Tweelingtransfusiesyndroom (TTS)
DiagnoseAls u zwanger bent van een tweeling die de placenta deelt (ook wel monochoriale tweeling genoemd) is het belangrijk dat er elke twee weken een echo gemaakt wordt. Met behulp van echoscopie kan worden vastgesteld of er sprake is van het tweelingtransfusiesyndroom.
Afspraak maken voor diagnose TTS
De gynaecoloog die uw zwangerschap begeleidt, kan u verwijzen naar de polikliniek voor foetale geneeskunde. U krijgt bericht over wanneer en waar uw afspraak is. Meestal kunt u op korte termijn bij ons terecht.
Wie komt u tegen en wat staat u te wachten?

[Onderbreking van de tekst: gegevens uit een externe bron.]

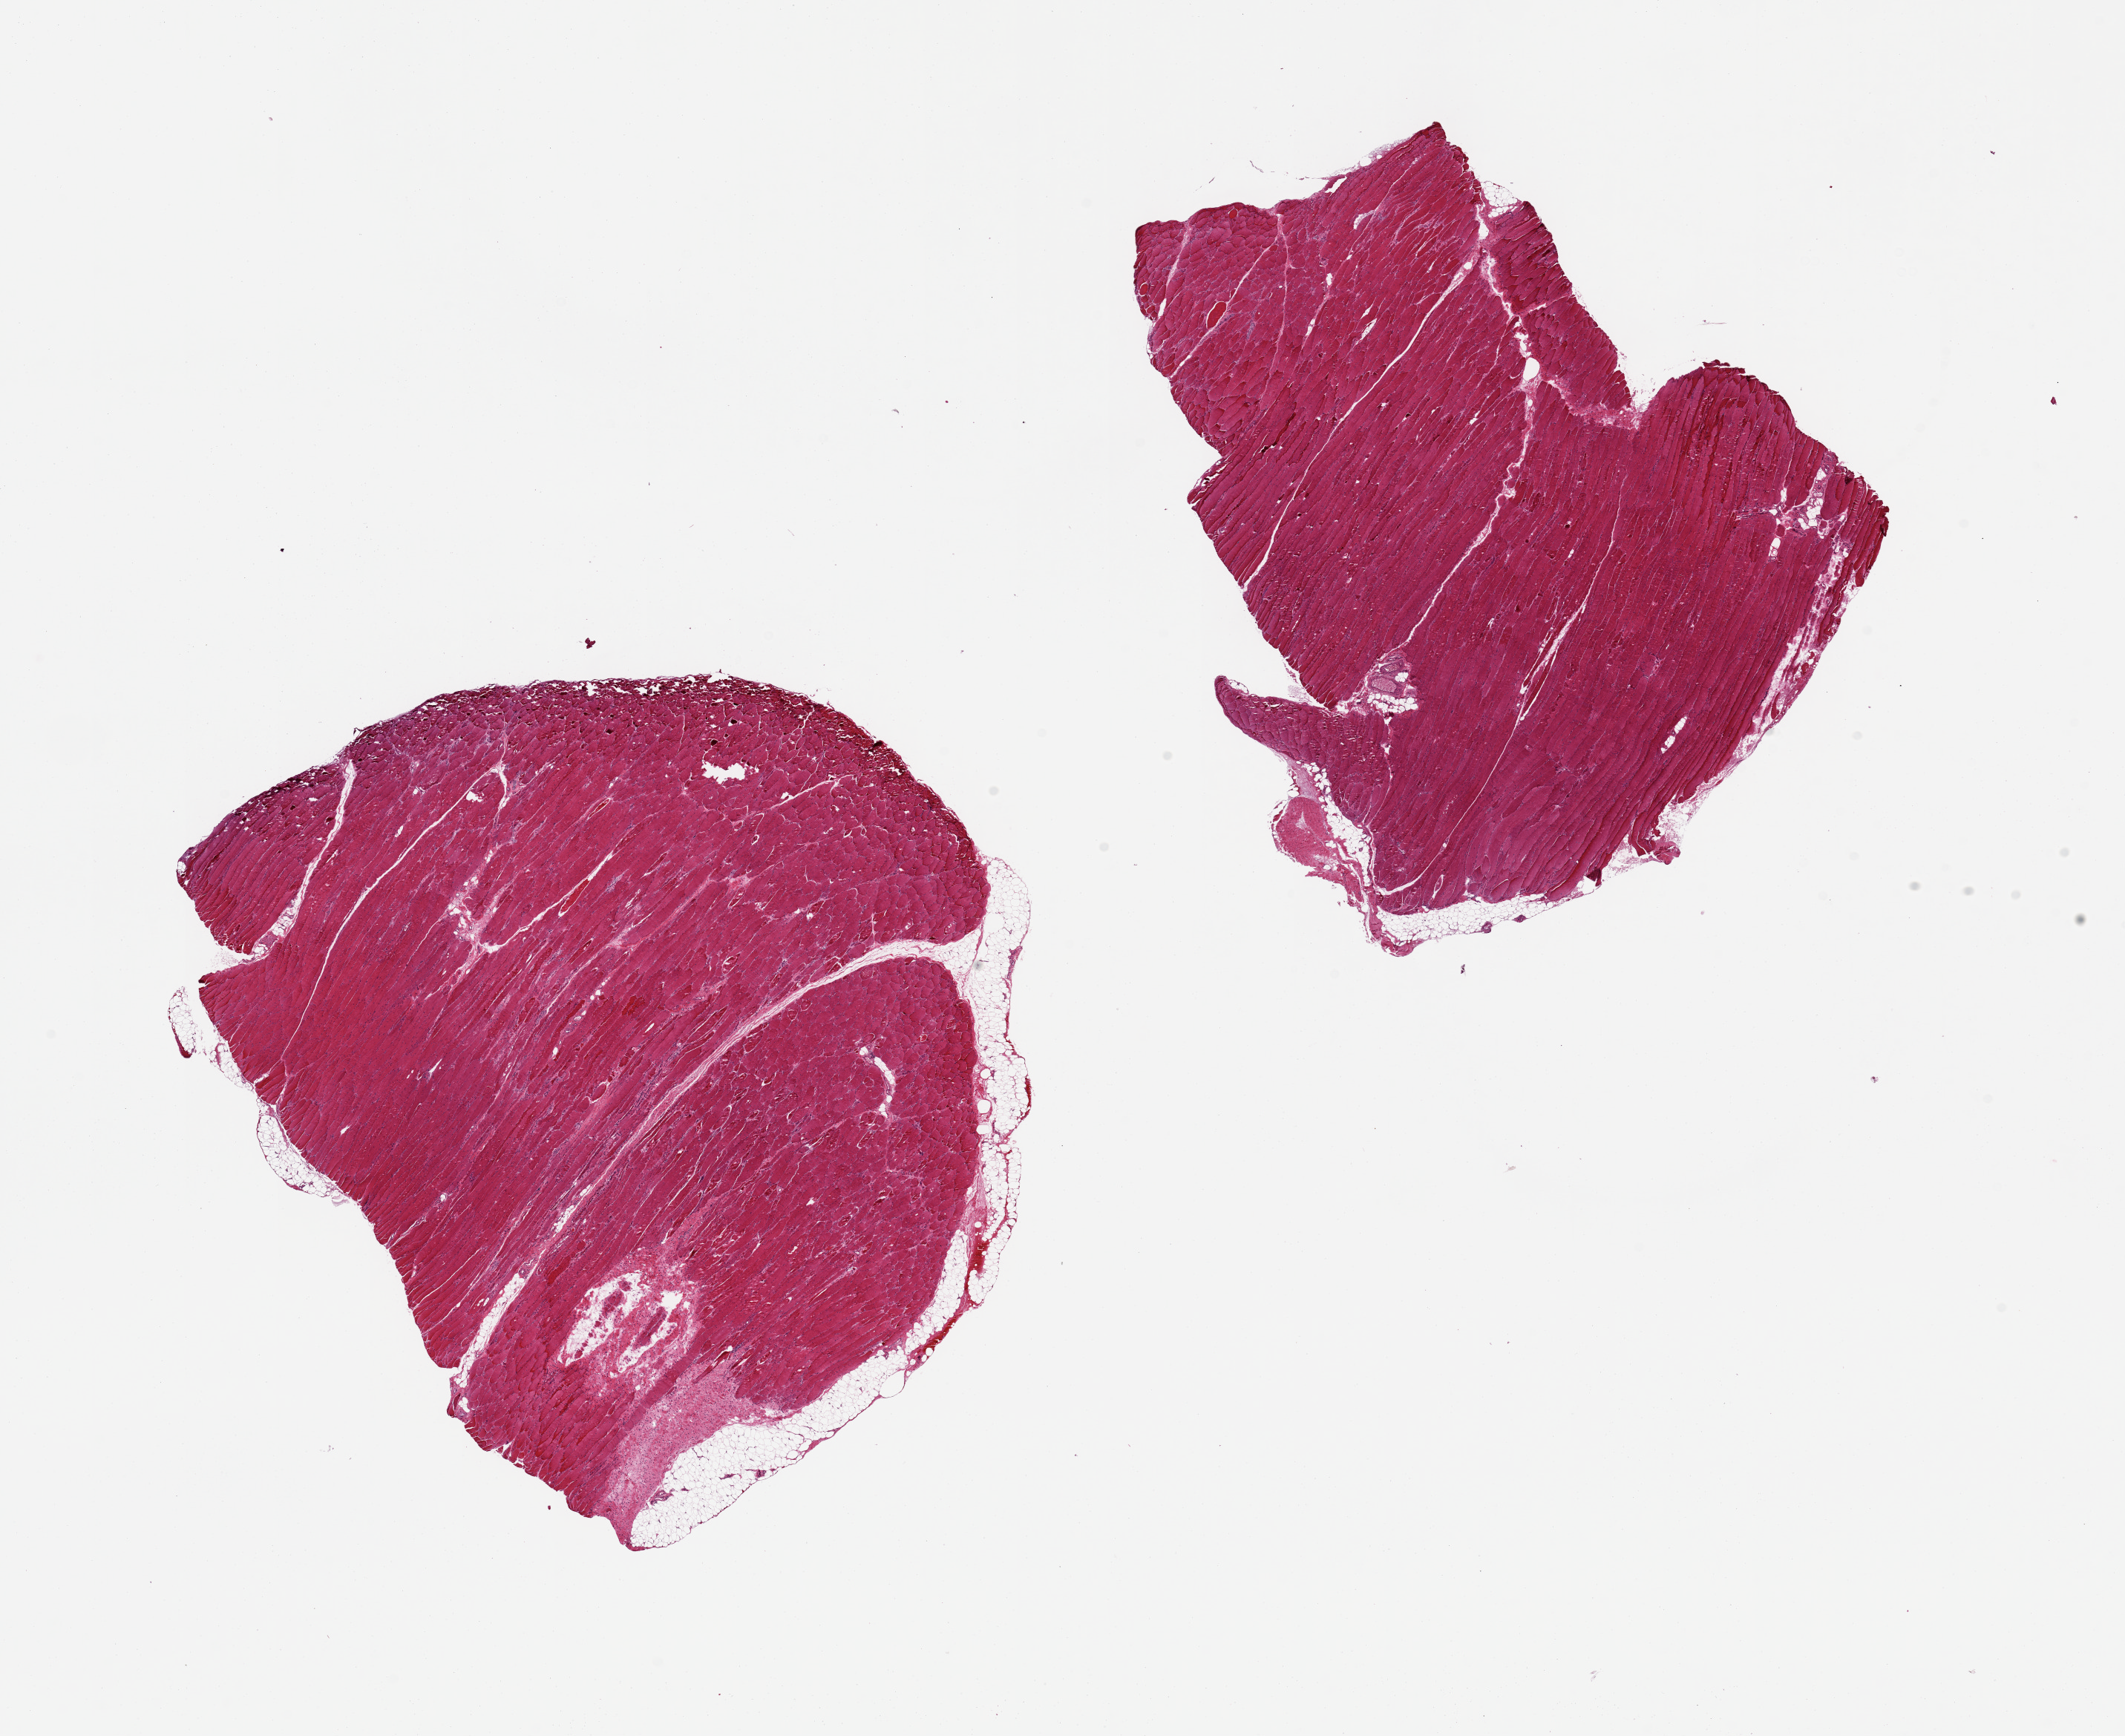
Whole-slide image, hematoxylin and eosin (H&E) stain, a low-resolution overview of the entire scanned area, about 22.6 x 18.5 mm (acquisition: 20x scan). PAXgene-fixed paraffin-embedded (PFPE) section. Target tissue: skeletal muscle. Donor tissue sample.
Review note (as recorded): 2 pieces, 9x9 & 9x7mm; <1% interstitial fat.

Voorafgaand aan uw eerste afspraak moet u zich inschrijven bij de centrale inschrijving in de centrale hal van het LUMC. Daarna volgt u route 36 naar de polikliniek Verloskunde en Prenatale Geneeskunde. Tijdens de eerste afspraak maakt een van de prenatale geneeskunde-artsen een echo. Hierna heeft u een gesprek met een van de gynaecologen van het team.
Het echo-onderzoek
De diagnose TTS wordt gesteld met behulp van echoscopie. Tijdens het echo-onderzoek kijken we naar een aantal zaken:
Hoeveelheid vruchtwater van elke foetus
De donor (de foetus die een deel van zijn bloed weggeeft) plast minder en heeft daardoor minder vruchtwater dan de ontvanger (de foetus die het bloed van de ander krijgt). Vaak heeft de donor zelfs helemaal geen vruchtwater meer en de ontvanger veel te veel. Het vlies van de vruchtzak van de donor zit dan strak om de foetus heen, op de afbeelding te herkennen aan de witte lijn boven de foetus. Dit wordt ook wel een 'stuck twin' genoemd.
Blaasvulling
De donor gaat steeds minder plassen, waardoor zijn blaas steeds minder of zelfs helemaal niet meer gevuld is. De ontvanger gaat juist steeds meer plassen en krijgt hierdoor een steeds vollere blaas.
Bloedstromen
De donor geeft een deel van zijn bloed weg aan de ontvanger. Hierdoor heeft de donor een te klein en de ontvanger een te groot bloedvolume. Beide foetussen kunnen hier ziek van worden. Dit is te onderzoeken door de bloedstroomsnelheden en –patronen in verschillende bloedvaten van de foetussen te meten.
Vochtophoping
Het kan gebeuren dat het hart van de ontvanger het teveel aan bloed niet goed meer kan rondpompen. Hierdoor kunnen de bloedstromen in de bloedvaten van de foetus dus beïnvloed worden. Ook kan zich vocht ophopen in de foetus. Dit is te zien met de echo.
Lengte van de baarmoedermond
Als de hoeveelheid urine (en dus vruchtwater) die de ontvanger uitplast erg veel is kan de baarmoedermond van binnenuit opengedrukt en daardoor korter worden. Dat betekent een hoger risico op vroeggeboorte. Een behandeling zullen we dan op heel korte termijn willen uitvoeren.
De uitslag van het onderzoek
Na de echo heeft u een gesprek met een van onze gynaecologen. We bespreken de diagnose, de ernst van de TTS, mogelijke veranderingen van de baarmoedermond en daarmee de noodzaak van eventueel directe behandeling. Bij de keuze voor de behandeling houden we rekening met de resultaten van het onderzoek en de risico’s voor moeder en kinderen.
Hoe kunt u zich voorbereiden?
- Neem uw verwijsbrief en/of zwangerschapskaart mee als u naar het LUMC komt.
- Het is goed mogelijk dat u vragen hebt. Schrijft u deze van tevoren op. Zo voorkomt u dat u belangrijke vragen vergeet te stellen.
- In sommige gevallen moet u meteen worden opgenomen. Uw verwijzend gynaecoloog kan daar mogelijk al een inschatting over maken. Het is hoe dan ook verstandig een tas mee te nemen voor eventuele opname.